I put mine in about the middle with the open side of the shop being on the left side for longer pieces. Works well unless you want over 48" on the right side.


----------



## HarveyM (Nov 11, 2012)

When I got my new miter saw I tried the fancy 'five cut' alignment test. My off hand cuts were twice as accurate as the other hand. It might be worth while to check using your new saw before deciding which wing to make longer.


----------



## keith204 (Nov 5, 2013)

Thanks for your advice. Here's what I ended up doing. I still need to make some shelves and cabinets but it's completely super usable for now, so I'm happy like this for awhile, with room for improvement.

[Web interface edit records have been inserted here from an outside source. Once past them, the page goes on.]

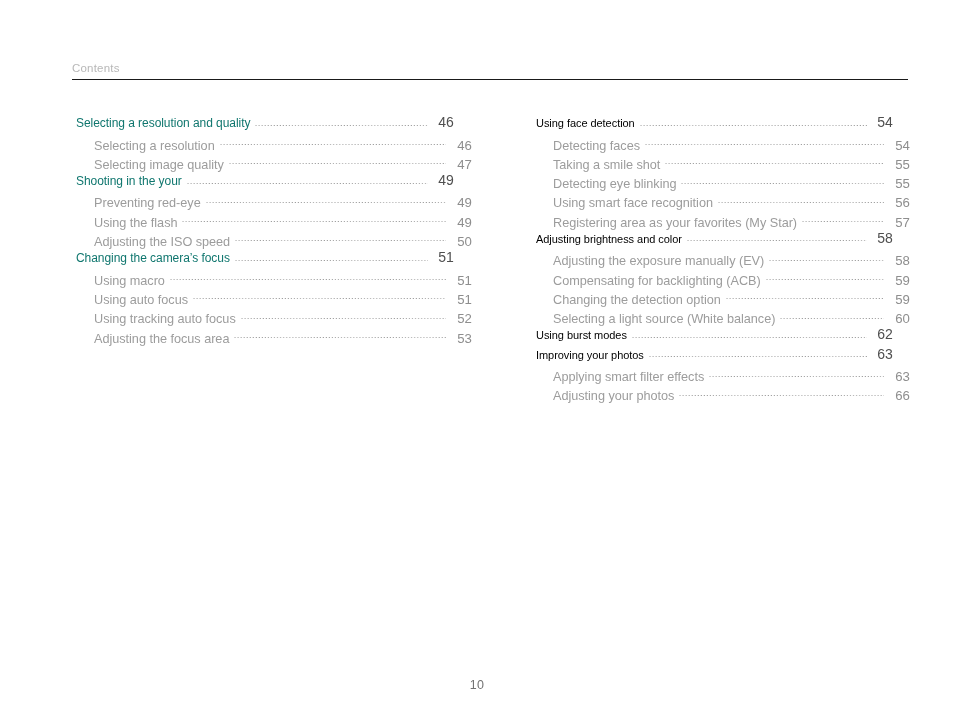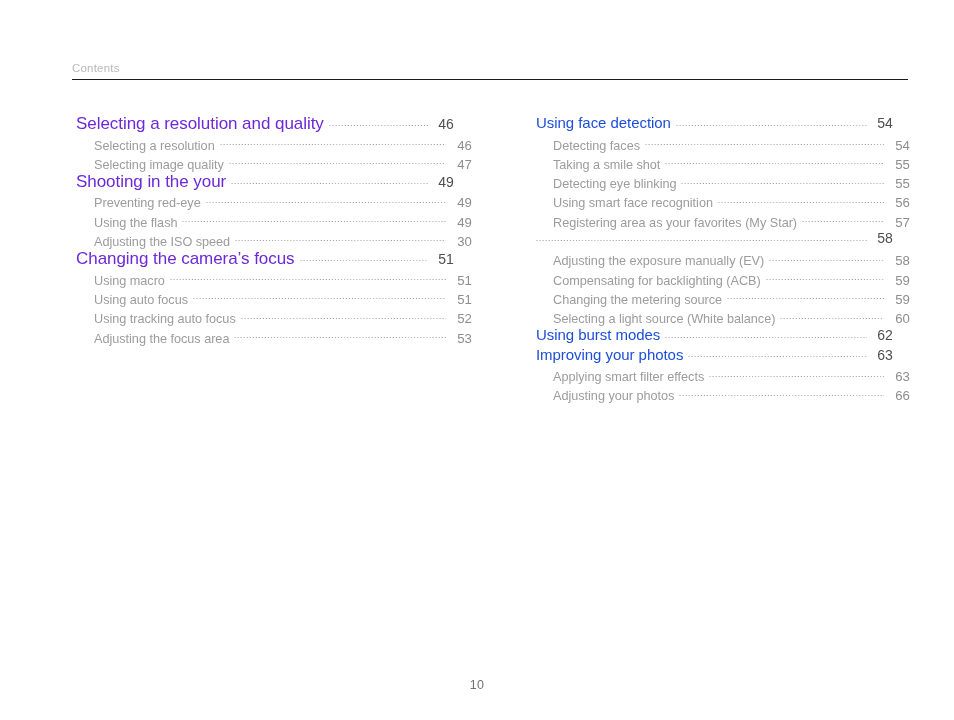--- a/index.html
+++ b/index.html
@@ -113,22 +113,22 @@
     font-size: 14.2px;
     color: #5a5a5a;
   }
   .lv1 .toc-dots {
     background-size: 3.3px 2px;
   }
 
   
   .lv2 { padding-left: 20px; }
   .lv2 .toc-label {
-    font-size: 17px;
-    color: #6d28d9;
+    font-size: 12px;
+    color: #0f766e;
     letter-spacing: -0.05px;
   }
   .lv2 .toc-page {
     font-size: 14px;
     color: #4f4f4f;
   }
 
   
   .lv3 { padding-left: 38px; align-items: flex-end; }
   .lv3 .toc-label {
@@ -137,21 +137,21 @@
     letter-spacing: -0.03px;
   }
   .lv3 .toc-page {
     font-size: 13.2px;
     color: #8e8e8e;
   }
 
   
   .col-right .lv2 { padding-left: 0px; }
   .col-right .lv3 { padding-left: 17px; }
-  .col-right .lv2 .toc-label { font-size: 15px; color: #1d4ed8; }
+  .col-right .lv2 .toc-label { font-size: 11px; color: #000000; }
 
   
   .footer {
     position: absolute;
     left: 0;
     top: 675px;
     width: 954px;
     text-align: center;
   }
   .page-number {
@@ -198,21 +198,21 @@
           <span class="toc-page">49</span>
         </div>
         <div class="toc-row lv3">
           <span class="toc-label">Using the flash</span>
           <span class="toc-dots"></span>
           <span class="toc-page">49</span>
         </div>
         <div class="toc-row lv3">
           <span class="toc-label">Adjusting the ISO speed</span>
           <span class="toc-dots"></span>
-          <span class="toc-page">30</span>
+          <span class="toc-page">50</span>
         </div>
         <div class="toc-row lv2">
           <span class="toc-label">Changing the camera’s focus</span>
           <span class="toc-dots"></span>
           <span class="toc-page">51</span>
         </div>
         <div class="toc-row lv3">
           <span class="toc-label">Using macro</span>
           <span class="toc-dots"></span>
           <span class="toc-page">51</span>
@@ -258,35 +258,36 @@
           <span class="toc-label">Using smart face recognition</span>
           <span class="toc-dots"></span>
           <span class="toc-page">56</span>
         </div>
         <div class="toc-row lv3">
           <span class="toc-label">Registering area as your favorites (My Star)</span>
           <span class="toc-dots"></span>
           <span class="toc-page">57</span>
         </div>
         <div class="toc-row lv2">
+          <span class="toc-label">Adjusting brightness and color</span>
           <span class="toc-dots"></span>
           <span class="toc-page">58</span>
         </div>
         <div class="toc-row lv3">
           <span class="toc-label">Adjusting the exposure manually (EV)</span>
           <span class="toc-dots"></span>
           <span class="toc-page">58</span>
         </div>
         <div class="toc-row lv3">
           <span class="toc-label">Compensating for backlighting (ACB)</span>
           <span class="toc-dots"></span>
           <span class="toc-page">59</span>
         </div>
         <div class="toc-row lv3">
-          <span class="toc-label">Changing the metering source</span>
+          <span class="toc-label">Changing the detection option</span>
           <span class="toc-dots"></span>
           <span class="toc-page">59</span>
         </div>
         <div class="toc-row lv3">
           <span class="toc-label">Selecting a light source (White balance)</span>
           <span class="toc-dots"></span>
           <span class="toc-page">60</span>
         </div>
         <div class="toc-row lv2">
           <span class="toc-label">Using burst modes</span>

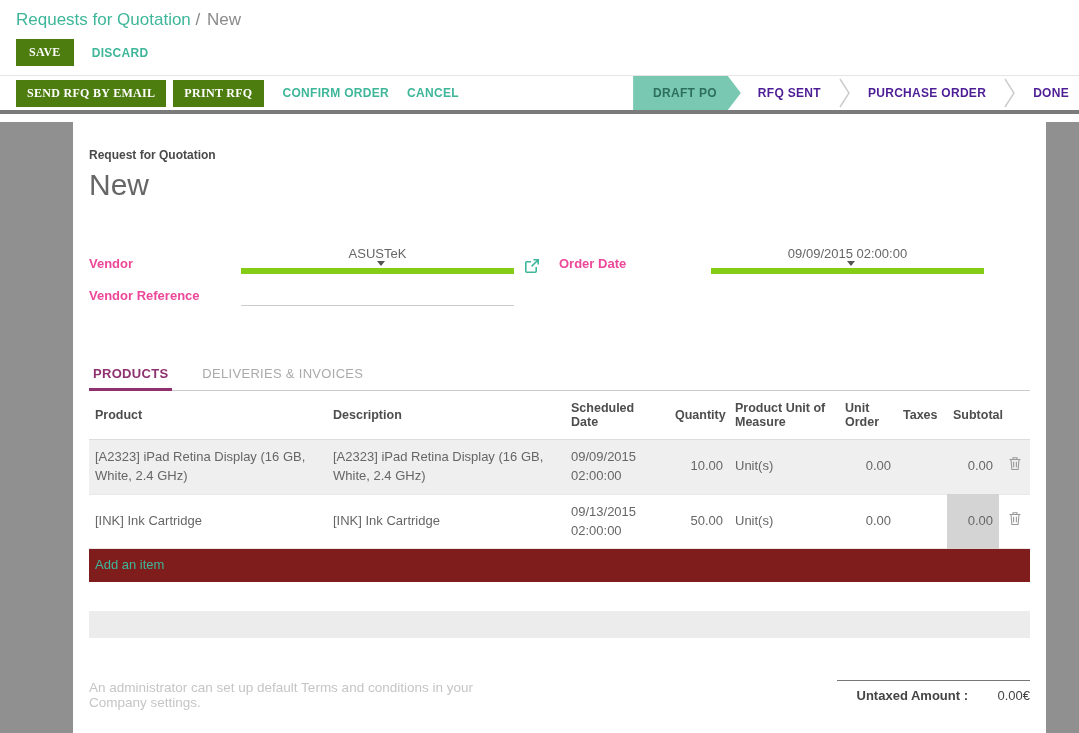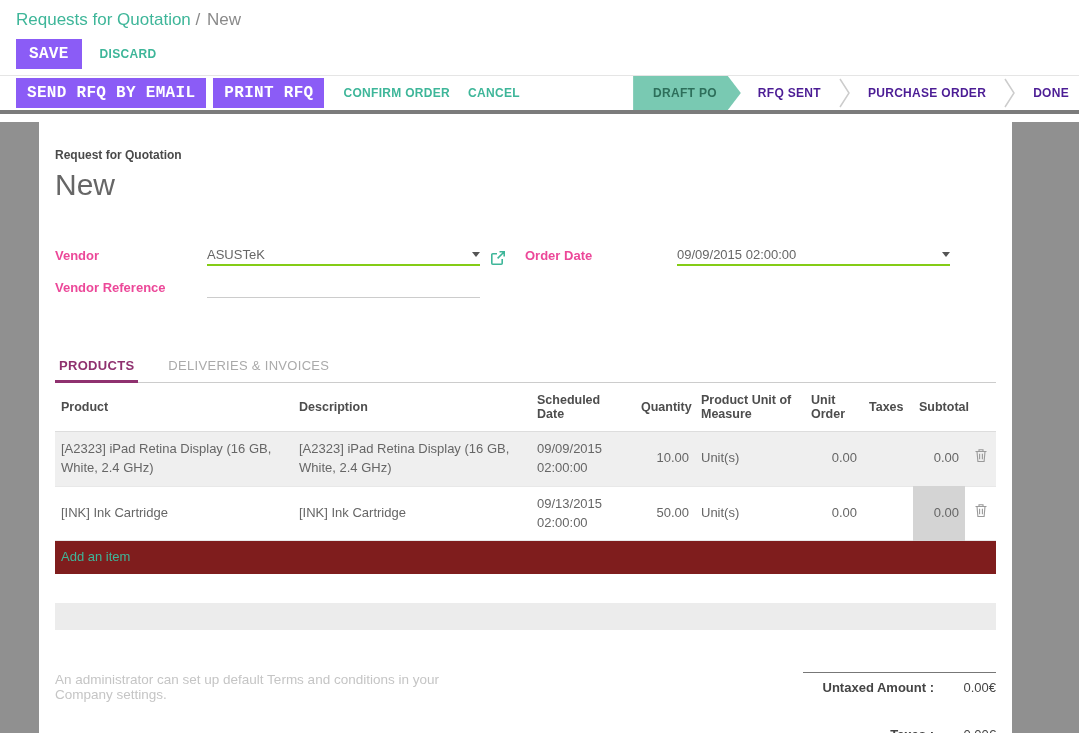--- a/index.html
+++ b/index.html
@@ -6,23 +6,23 @@
   html,body { width:1079px; height:733px; overflow:hidden;
     font-family:"Liberation Sans","DejaVu Sans",sans-serif; background:#fff; }
 
   
   .topbar { height:75px; background:#fff; padding:10px 16px 0; }
   .breadcrumb { font-size:17px; }
   .breadcrumb .bc-link { color:#3eb699; text-decoration:none; cursor:pointer; }
   .breadcrumb .bc-sep, .breadcrumb .bc-current { color:#8a8a8a; }
   .bc-current { margin-left:2px; }
   .save-row { margin-top:9px; display:flex; align-items:center; }
-  .btn { display:inline-block; background:#8b5cf6; color:#fff; font-size:16px;
+  .btn { display:inline-block; background:#4d7c0f; color:#fff; font-size:12px;
     font-weight:bold; border:none; padding:6px 13px; letter-spacing:.3px;
-    cursor:pointer; font-family:Liberation Mono, monospace; }
+    cursor:pointer; font-family:Liberation Serif, serif; }
   .link-btn { background:none; border:none; color:#3eb699; font-size:12px;
     font-weight:bold; letter-spacing:.3px; cursor:pointer; margin-left:18px;
     font-family:inherit; }
 
   
   .toolbar { height:39px; background:#fff; border-top:1px solid #e5e5e5;
     border-bottom:4px solid #7b7b7b; display:flex; align-items:stretch; }
   .toolbar-left { display:flex; align-items:center; padding-left:16px; flex:1; }
   .toolbar-left .btn { margin-right:7px; padding:6px 11px; }
   .toolbar-left .link-btn { margin-left:12px; margin-right:6px; }
@@ -31,35 +31,35 @@
     letter-spacing:.3px; display:flex; align-items:center; padding:0 24px 0 20px;
     clip-path:polygon(0 0, calc(100% - 13px) 0, 100% 50%, calc(100% - 13px) 100%, 0 100%);
     cursor:pointer; }
   .status-step { color:#4c1d95; font-size:12px; font-weight:bold; letter-spacing:.3px;
     display:flex; align-items:center; padding:0 17px; cursor:pointer; white-space:nowrap; }
   .status-step:last-child { padding-right:10px; }
   .chev { display:flex; align-items:center; }
 
   
   .page { background:#909090; height:619px; }
-  .sheet { background:#fff; width:973px; margin-left:39px; margin-top:8px;
+  .sheet { background:#fff; width:973px; margin-left:73px; margin-top:8px;
     height:611px; padding:26px 16px 0; }
 
   .sheet-subtitle { font-size:12px; font-weight:bold; color:#4a4a4a; }
   .sheet-title { font-size:30px; font-weight:400; color:#666; margin-top:6px; }
 
   
   .fields { display:flex; margin-top:44px; }
   .fcol { width:470px; }
   .frow { display:flex; align-items:flex-end; margin-bottom:12px; min-height:20px; }
   .flabel { width:152px; font-size:13px; font-weight:bold; color:#ec4899; padding-bottom:3px; }
   .finput { width:273px; display:flex; align-items:center; padding-bottom:2px;
     font-size:13px; color:#666; cursor:text; }
   .finput .val { flex:1; }
-  .u-dark  { border-bottom:2px solid #84cc16; }
+  .u-dark  { border-bottom:6px solid #84cc16;flex-direction:column; }
   .u-light { border-bottom:1px solid #ccc; height:20px; }
   .caret { width:0; height:0; border-left:4px solid transparent;
     border-right:4px solid transparent; border-top:5px solid #555;
     margin-left:6px; cursor:pointer; }
   .ext-icon { margin-left:10px; cursor:pointer; display:flex; align-items:flex-end; }
 
   
   .tabs { display:flex; margin-top:40px; border-bottom:1px solid #ccc; }
   .tab { font-size:13px; letter-spacing:.3px; padding:8px 4px 9px; margin-right:26px;
     color:#aaa; cursor:pointer; position:relative; }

In the conduit there are 5 20A circuits. 1 for vacuum, then 2 circuits left and 2 circuits right of the miter saw, using a shared neutral approach.

All of the equipment on the bench is out of the way for cutting long boards.

Shortened the planer cart and sized that cavity to roll it under perfectly.

The router table is a dual-router table, with a granite slab sharpening setup covering the back router plate. So to sharpen things, I pull out the cart.

To the right, I can cut boards over 8' in length, utilizing the otherwise useless space over the freezer.

None of the PVC connections are glued together, but I ran a smoke test (vacuum on, gates closed, smoldering stick) and there was zero smoke being sucked into the connections.


----------



## woodbutcherbynight (Oct 21, 2011)

Nice set-up.


----------